Tolani Maritime Institute Pune
- Motto: Attitude. Skill. Knowledge.
- Type: Private institution
- Established: 1998
- Principal: Dr.Sanjeet Kanungo
- Undergraduates: 1,500
- Location: Talegaon, Pune, Maharashtra, India 18°44′08.7″N 73°43′59.8″E﻿ / ﻿18.735750°N 73.733278°E
- Campus: spread over 100 acres (0.40 km^{2}) in Pune;
- Acronym: TMI
- Website: Tolani Maritime Institute

= Tolani Maritime Institute =

Tolani Maritime Institute also known as TMI is a maritime college in Induri, Pune, Maharashtra, India which was established in 1998. It has about 1,500 students in its campus based and distance learning programmes.

== Departments ==
The major departments

- Nautical science
- Marine engineering
- Pre Sea Training
- ETO Training Course

==Accreditations and affiliations==
TMI is affiliated with Indian Maritime University and its courses are approved by the Directorate General of Shipping (DGS), which is responsible for maritime administration and for overseeing maritime education and training in India.

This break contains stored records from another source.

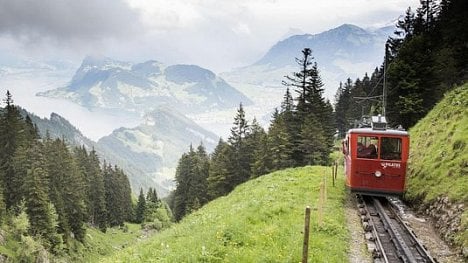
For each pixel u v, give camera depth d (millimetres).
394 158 24453
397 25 88062
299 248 14680
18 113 108000
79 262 107625
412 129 41625
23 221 88938
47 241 95750
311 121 64625
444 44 64938
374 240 17406
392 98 55469
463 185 20094
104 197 153375
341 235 17672
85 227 128125
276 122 77688
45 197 96375
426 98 53312
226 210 24203
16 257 85062
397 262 14812
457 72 55281
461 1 69500
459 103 30812
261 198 25562
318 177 34594
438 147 27203
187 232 18609
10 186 100688
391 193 24484
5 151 103688
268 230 16656
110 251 130375
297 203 23172
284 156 65000
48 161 114000
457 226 17750
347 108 120625
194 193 114875
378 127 25547
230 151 84750
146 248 16656
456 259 15734
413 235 17547
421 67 52844
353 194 27969
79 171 127750
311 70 65438
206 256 13641
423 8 83562
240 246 15258
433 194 22281
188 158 132125
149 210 185375
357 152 25062
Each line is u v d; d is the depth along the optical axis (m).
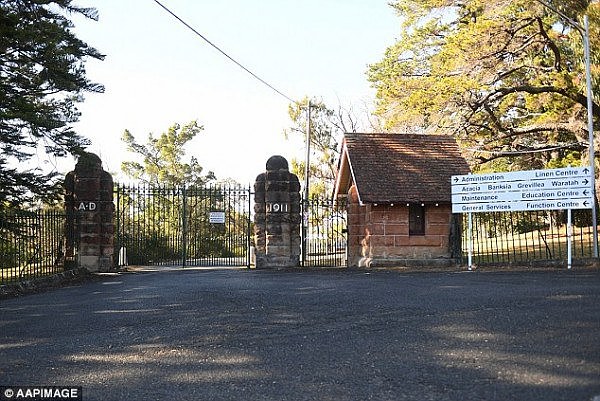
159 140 47.53
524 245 28.28
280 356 7.53
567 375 6.02
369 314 9.99
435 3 32.25
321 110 45.06
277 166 22.61
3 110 17.14
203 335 9.00
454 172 22.47
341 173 23.66
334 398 5.86
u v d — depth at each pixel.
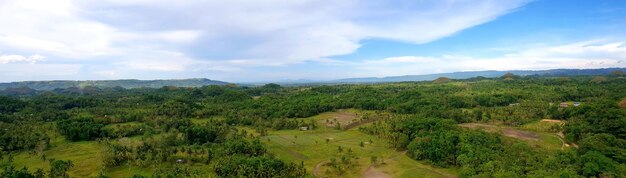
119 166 139.88
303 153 165.88
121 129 195.12
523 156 133.62
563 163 125.88
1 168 138.50
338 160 153.88
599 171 117.44
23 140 171.25
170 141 168.25
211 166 135.25
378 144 179.25
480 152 136.00
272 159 136.50
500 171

TMI is a member of the Association of Maritime Education and Training Institutions in Asia-Pacific (AMETIAP). The goal of AMETIAP, which has over 85 members, consisting of maritime training institutions throughout the Asia-Pacific region, is to foster cross-border co-operation and to improve the quality of maritime training and education.

TMI degree courses are approved by Ministry of Land, Infrastructure, Transport and Tourism (MLIT), Japan.

TMI degree programmes are also approved by the Maritime and Port Authority of Singapore. TMI graduates may, if they so desire, appear for Deck Officer Certificate of Competency / MEO Class 5 Certificate of Competency, after completing a two-week course at Singapore.

TMI has been assigned as ‘Grade 1’ for its degree courses by Crisil.